🤖 AI Summary
This paper uncovers the algebraic essence underlying convex analysis, Gaussian probability, and quadratic structure. To this end, we introduce Graphical Quadratic Algebra (GQA)—a novel algebraic framework based on chordal graphs—that uniformly models quadratic relations, Gaussian stochastic processes, and nondeterministic Gaussian processes via rotation-invariant quadratic generators. We provide the first sound and complete axiomatic characterization of three fundamental models: least-squares estimation, Gaussian randomness, and nondeterminism—revealing their shared conditional algebraic structure. Our method integrates string diagram theory, categorical semantics, and formal semantics of probabilistic programming.

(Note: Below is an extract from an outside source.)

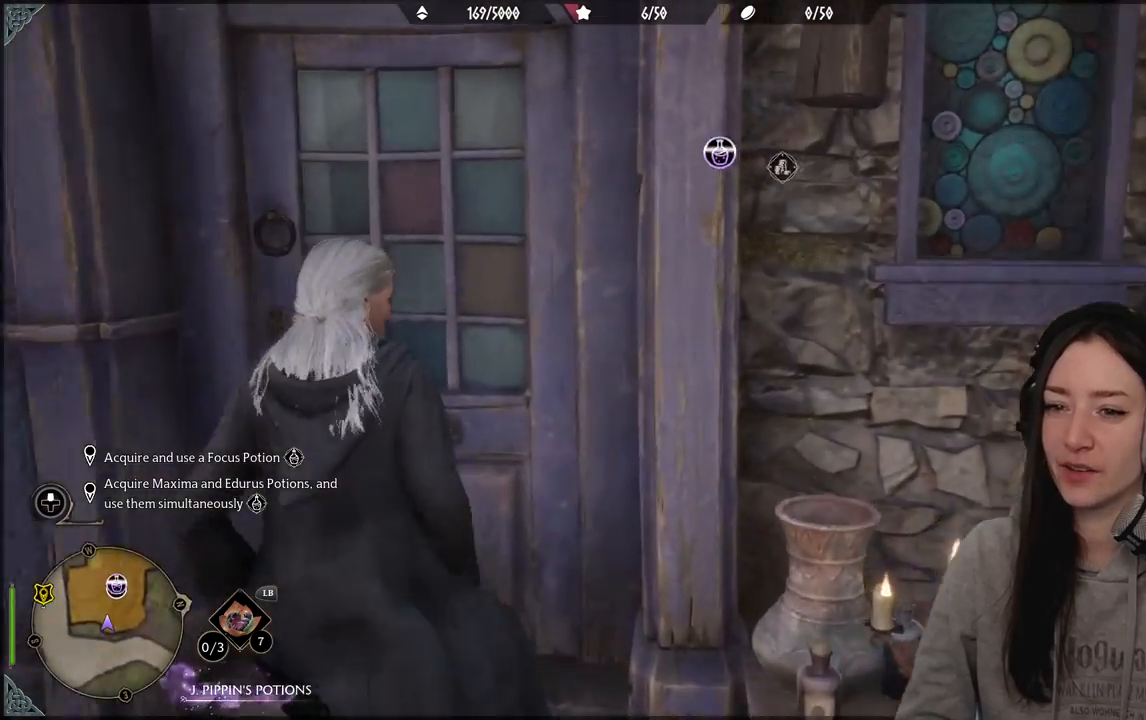
{"buttons": [], "left_stick": "up", "right_stick": "center", "events": [[133, "right_stick", "down-right"], [400, "right_stick", "center"]]}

Theoretical contributions include soundness and completeness proofs for all three models within GQA. Applications demonstrate efficacy in linear regression, probabilistic programming, and noisy circuit modeling.
📝 Abstract
We introduce Graphical Quadratic Algebra (GQA), a string diagrammatic calculus extending the language of Graphical Affine Algebra with a new generator characterised by invariance under rotation matrices. We show that GQA is a sound and complete axiomatisation for three different models: quadratic relations, which are a compositional formalism for least-squares problems, Gaussian stochastic processes, and Gaussian stochastic processes extended with non-determinisms. The equational theory of GQA sheds light on the connections between these perspectives, giving an algebraic interpretation to the interplay of stochastic behaviour, relational behaviour, non-determinism, and conditioning. As applications, we discuss various case studies, including linear regression, probabilistic programming, and electrical circuits with realistic (noisy) components.